Job 1: In the cabin trip blog post, how far did the family have to ride to get a cell phone signal?
Job 2: List every person the cabin trip blog post mentions by name or nickname.
Job 3: Carry on the cabin trip blog post from its last sentence.

Cabin Fever, Super Patriots and Happy Birthday America
FanBoyWonder would like to salute our faithful readers this Independence Day and hope that everyone is enjoying this fine 4th of July.
Our apologies for our unexplained absence the past couple of days in case you were looking for us. FBW took the whole family plus our good friend Doctor Bill—who is practically family to us all—to Doctor Bill’s cabin in the woods of West Virginia for a nice relaxing couple of days by the river away from it all.
Turns out is was more “away” than we had intended as when we got there the phone lines were down, as was the satellite television hook up.
The TV satellite came online by the middle of the first evening (Thank God) but phone service to the cabin stayed down for the duration of our visit, hence no dial-out Internet and forget wi-fi as we had to ride half a mile into a clearing just to get a cell phone signal.
So we had to “rough it” with only 500 channels perhaps no Internet was a blessing in disguise as we all had time to really enjoy the cabin and the outdoors.
Brianna The Girl Wonder certainly loved it. T.J. The Wonder Lad had fun but at 7 months old, you can have fun anywhere. Grandpa had some extended quality time with T.J. the first morning as everyone was asleep and our streak in avoiding diaper changing ended when the lad left us a pretty spectacular “present.”
Yet Grandpa FBW DID manage to relax with a couple mile-long walks to the general store and back in the morning at first light for a newspaper and some time to reflect as we viewed the mountains, heard the river and communed with nature.
Better yet, we got much better at just doing nothing—we sat in a chair facing the river, watching it placidly float down stream as we read our newspapers then caught up on about three weeks worth of comic books we had backlogged—taking a nap here and there.

Supplied material:
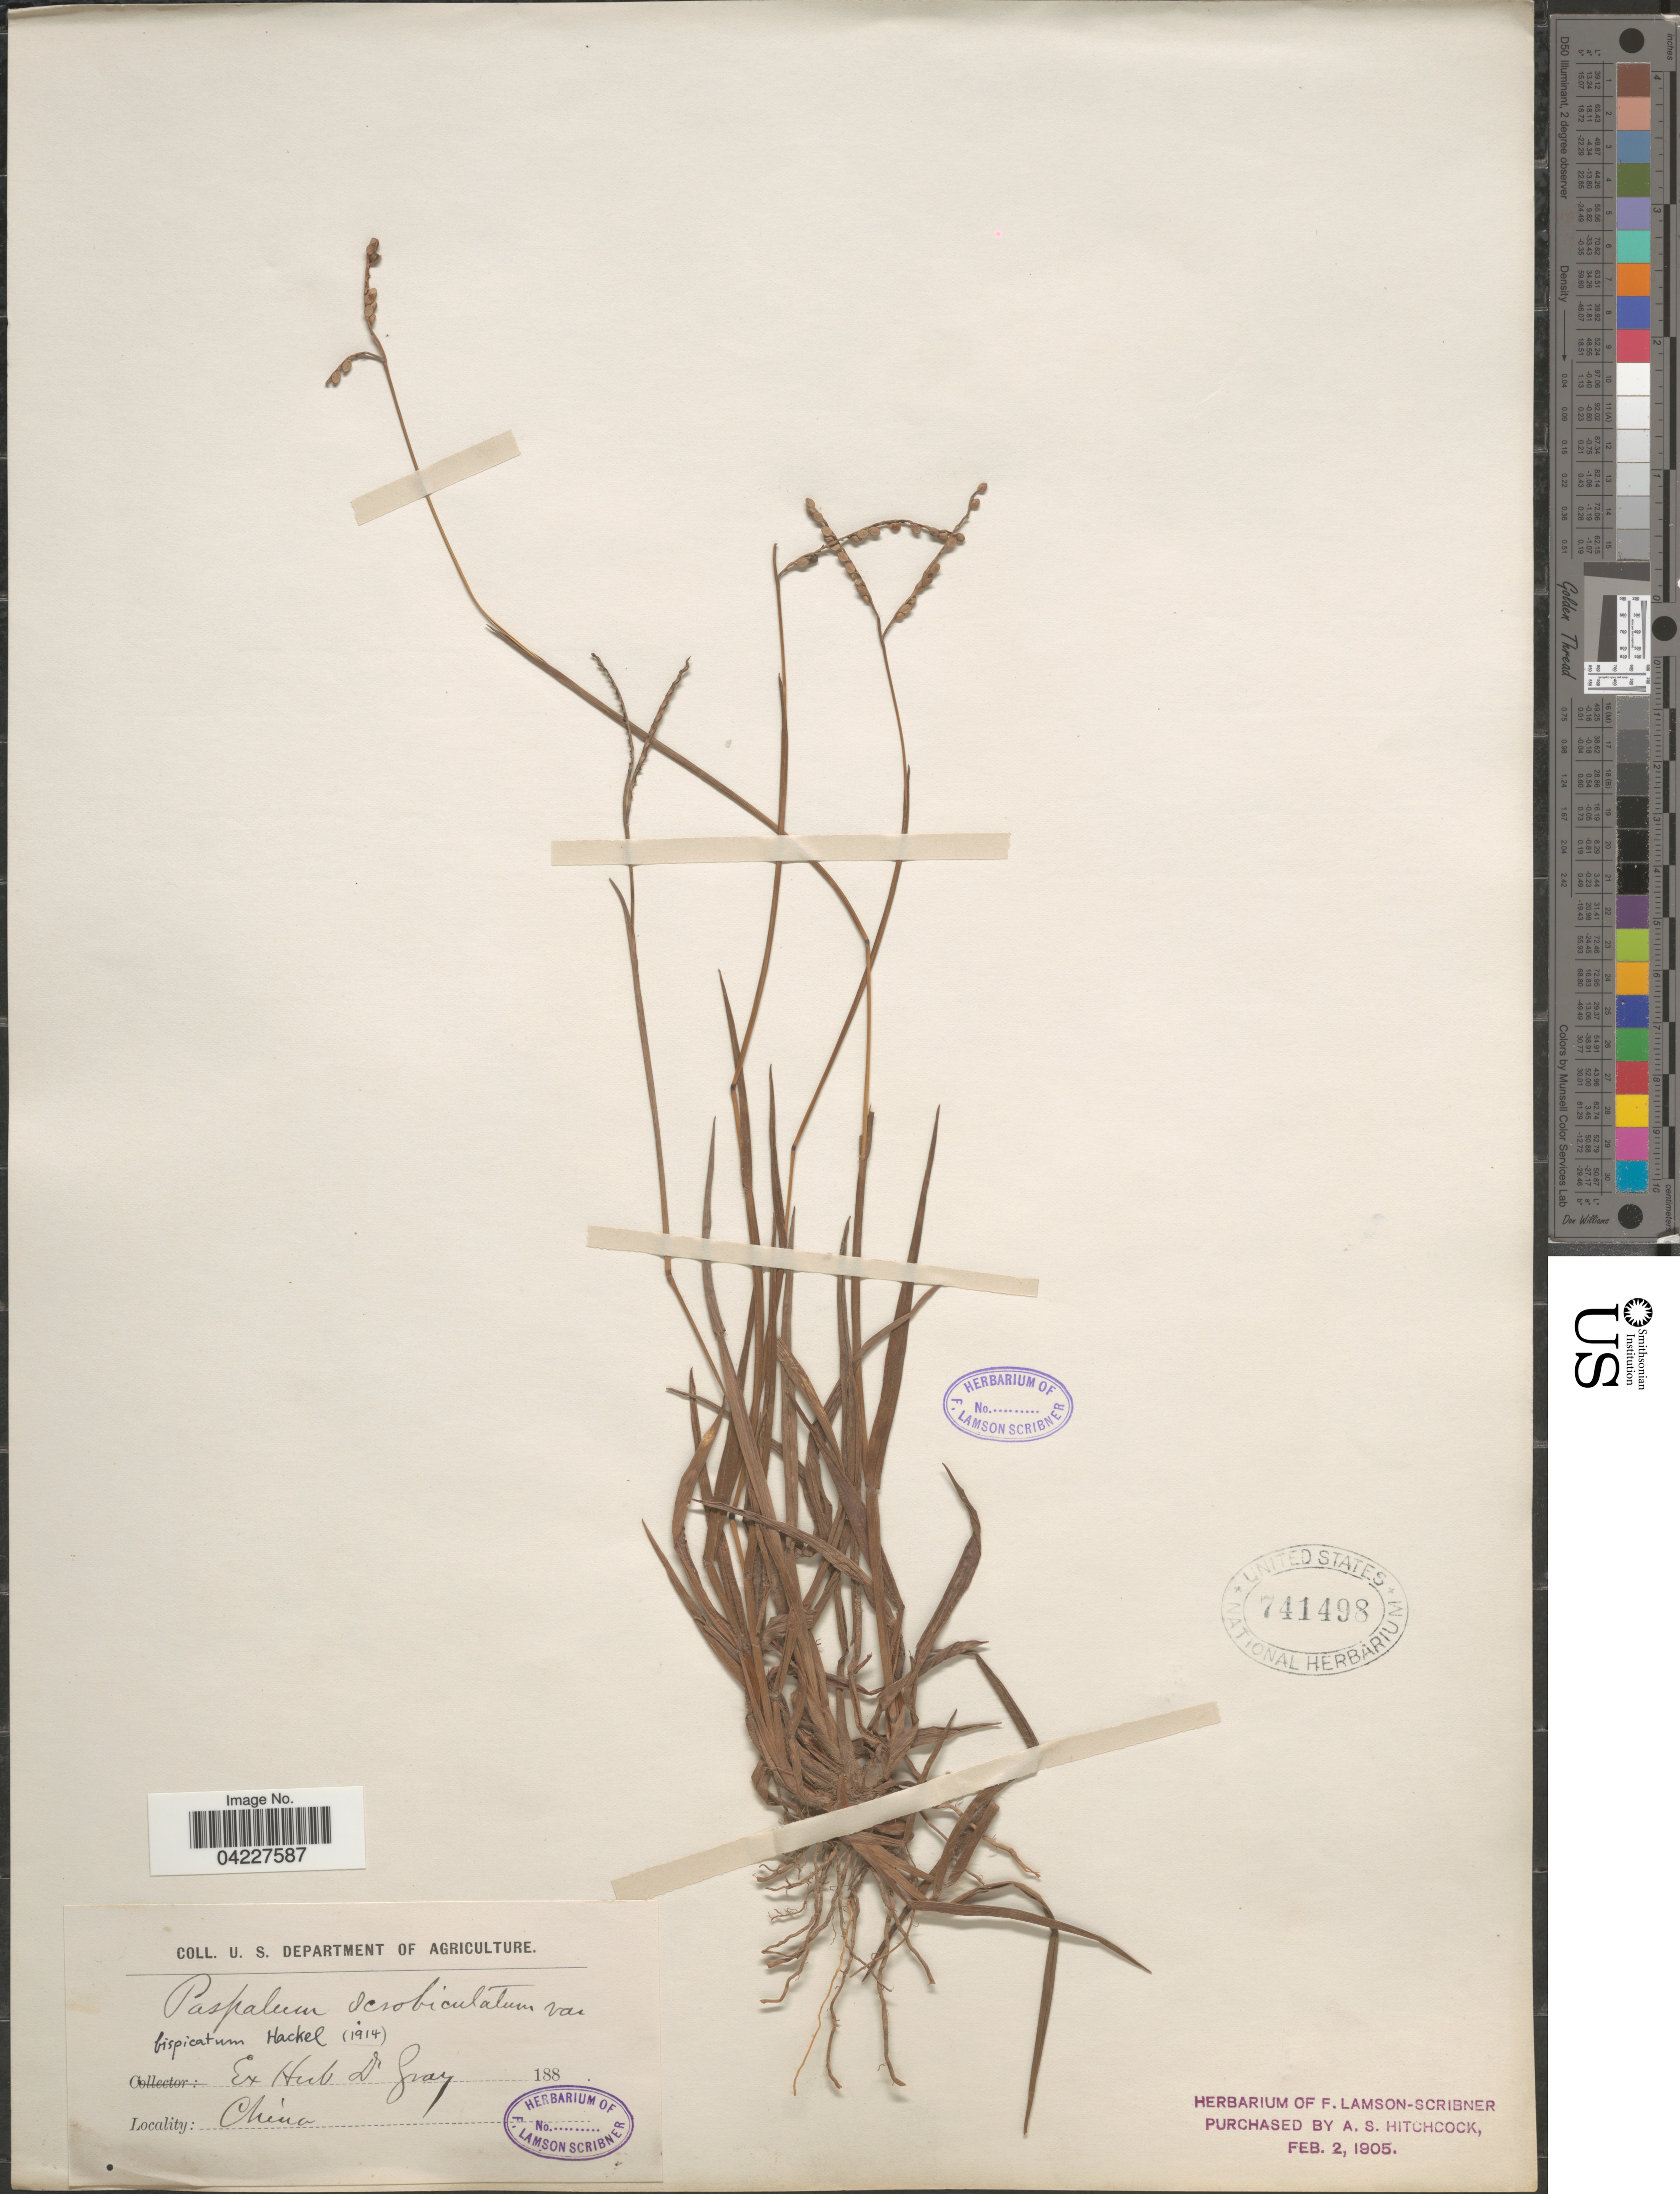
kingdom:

Final answer 1: Half a mile, into a clearing.

Final answer 2: Doctor Bill, Brianna The Girl Wonder, T.J. The Wonder Lad, Grandpa FBW

Final answer 3:
As we are back home everyone else in the house is sleeping except for FanBoyWonder and Brianna The Girl Wonder who immediately found her friends and is her room playing with them.
Yet since this is a comic book blog, let’s tie it all together by sharing with you a recurring thought as we watched the news about the never-ending electoral food-fight called Campaign 2008.
Cap for President???—We Should Be So Lucky!
Our mind kept drifting back to the instant classic “Cap for President” story from Captain America #250 (1980) by Roger Stern and John Byrne where an independent third party attempted to draft Captain America as their candidate for President of the United States.
As rumors of a Cap presidential run hit the media, much of the issue consisted of the general public and Marvel Universe’s reaction and serious consideration of a Super Solider President, even as Cap himself is bewildered that people—including his fellow Avengers—are even taking the notion seriously.
At the end of the issue, Cap addresses a crowd of supporters and explains why he can’t be a candidate—we repeat it below in its entirety:
“I have given much thought…to those stories…and to the public discussion they inspired. I have had to face the question of whether or not I should be a candidate for President of the United States.
“I gave this much thought…and I have come to my decision.
“The Presidency is one of the most important jobs in the world. The holder of that office must represent the best interests of an entire nation.
“…I have worked and fought all my life for the growth and advancement of the American Dream. And I believe that my duty to the DREAM would severely limit any abilities I might have to preserve the reality.
“We must all live in the real world…and sometimes that world can be pretty grim. But it is the dream…the hope…that makes the reality worth living.
“In the early 1940s, I made a personal pledge to uphold the dream…and as long as the dream remains even partially unfulfilled, I cannot abandon it.
“And so I hope you can understand….that in all fairness, I cannot be your candidate.
“You need to look within yourselves to find the people you need to keep this nation strong…and God willing, to help make the dream come true.”
Nearly 30-years later, those words mean so much more now, especially as we look up into the “real world” and observe the brass-knuckle, clusterf**k, clowns-in-a- Volkswagen process of picking our next President of The United States.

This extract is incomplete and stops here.